Data excerpts
========================================

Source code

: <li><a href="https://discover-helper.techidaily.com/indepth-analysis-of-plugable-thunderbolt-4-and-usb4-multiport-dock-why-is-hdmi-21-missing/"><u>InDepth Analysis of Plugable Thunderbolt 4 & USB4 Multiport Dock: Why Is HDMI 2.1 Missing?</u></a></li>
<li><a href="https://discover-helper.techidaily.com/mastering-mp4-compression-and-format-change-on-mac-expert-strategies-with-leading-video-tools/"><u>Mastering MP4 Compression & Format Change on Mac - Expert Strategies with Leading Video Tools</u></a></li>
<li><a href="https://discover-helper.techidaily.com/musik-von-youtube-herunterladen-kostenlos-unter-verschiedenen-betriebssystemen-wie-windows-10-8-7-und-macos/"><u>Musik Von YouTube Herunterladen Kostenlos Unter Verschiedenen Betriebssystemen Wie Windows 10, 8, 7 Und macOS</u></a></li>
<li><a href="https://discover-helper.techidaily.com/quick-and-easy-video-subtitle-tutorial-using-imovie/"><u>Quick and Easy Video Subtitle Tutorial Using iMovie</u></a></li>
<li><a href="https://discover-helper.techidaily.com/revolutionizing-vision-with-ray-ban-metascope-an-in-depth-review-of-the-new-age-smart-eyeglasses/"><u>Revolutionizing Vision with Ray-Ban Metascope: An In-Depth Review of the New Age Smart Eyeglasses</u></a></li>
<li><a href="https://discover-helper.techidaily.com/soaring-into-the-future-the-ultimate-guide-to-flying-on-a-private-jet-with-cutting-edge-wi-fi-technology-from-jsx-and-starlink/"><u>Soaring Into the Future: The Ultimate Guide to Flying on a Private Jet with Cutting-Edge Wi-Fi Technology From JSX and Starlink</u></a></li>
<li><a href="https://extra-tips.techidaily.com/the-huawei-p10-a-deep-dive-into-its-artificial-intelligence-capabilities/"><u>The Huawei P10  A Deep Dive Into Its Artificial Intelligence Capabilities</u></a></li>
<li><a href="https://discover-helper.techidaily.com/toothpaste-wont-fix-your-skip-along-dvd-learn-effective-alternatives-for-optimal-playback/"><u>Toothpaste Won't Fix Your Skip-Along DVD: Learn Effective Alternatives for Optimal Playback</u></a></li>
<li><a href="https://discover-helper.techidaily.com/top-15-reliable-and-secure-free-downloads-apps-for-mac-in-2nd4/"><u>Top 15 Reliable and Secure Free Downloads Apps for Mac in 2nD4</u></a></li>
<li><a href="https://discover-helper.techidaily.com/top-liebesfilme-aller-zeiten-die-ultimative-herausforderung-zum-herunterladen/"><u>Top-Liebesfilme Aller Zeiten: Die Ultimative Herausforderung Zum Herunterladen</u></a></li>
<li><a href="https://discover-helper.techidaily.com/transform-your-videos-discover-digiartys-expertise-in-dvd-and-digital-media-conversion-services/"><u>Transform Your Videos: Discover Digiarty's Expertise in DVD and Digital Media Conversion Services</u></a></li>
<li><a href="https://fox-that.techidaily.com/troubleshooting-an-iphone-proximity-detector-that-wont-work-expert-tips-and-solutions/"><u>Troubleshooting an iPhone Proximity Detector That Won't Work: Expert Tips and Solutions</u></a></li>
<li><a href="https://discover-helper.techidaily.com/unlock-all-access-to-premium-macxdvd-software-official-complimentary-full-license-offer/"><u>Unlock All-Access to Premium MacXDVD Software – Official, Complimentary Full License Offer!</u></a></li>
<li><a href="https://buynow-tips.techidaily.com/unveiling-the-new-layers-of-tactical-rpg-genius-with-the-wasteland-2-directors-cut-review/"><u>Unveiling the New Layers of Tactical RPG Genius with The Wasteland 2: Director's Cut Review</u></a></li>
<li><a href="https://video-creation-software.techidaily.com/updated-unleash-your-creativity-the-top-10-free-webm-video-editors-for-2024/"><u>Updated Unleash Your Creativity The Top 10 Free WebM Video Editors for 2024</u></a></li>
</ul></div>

========================================

Task directions - Once the line that contains "Editors for 2024</u></a></li>" is found, please give it again exactly, along with each line that comes after it, through the last line of the entries.

Expected answer -
<li><a href="https://video-creation-software.techidaily.com/updated-unleash-your-creativity-the-top-10-free-webm-video-editors-for-2024/"><u>Updated Unleash Your Creativity The Top 10 Free WebM Video Editors for 2024</u></a></li>
</ul></div>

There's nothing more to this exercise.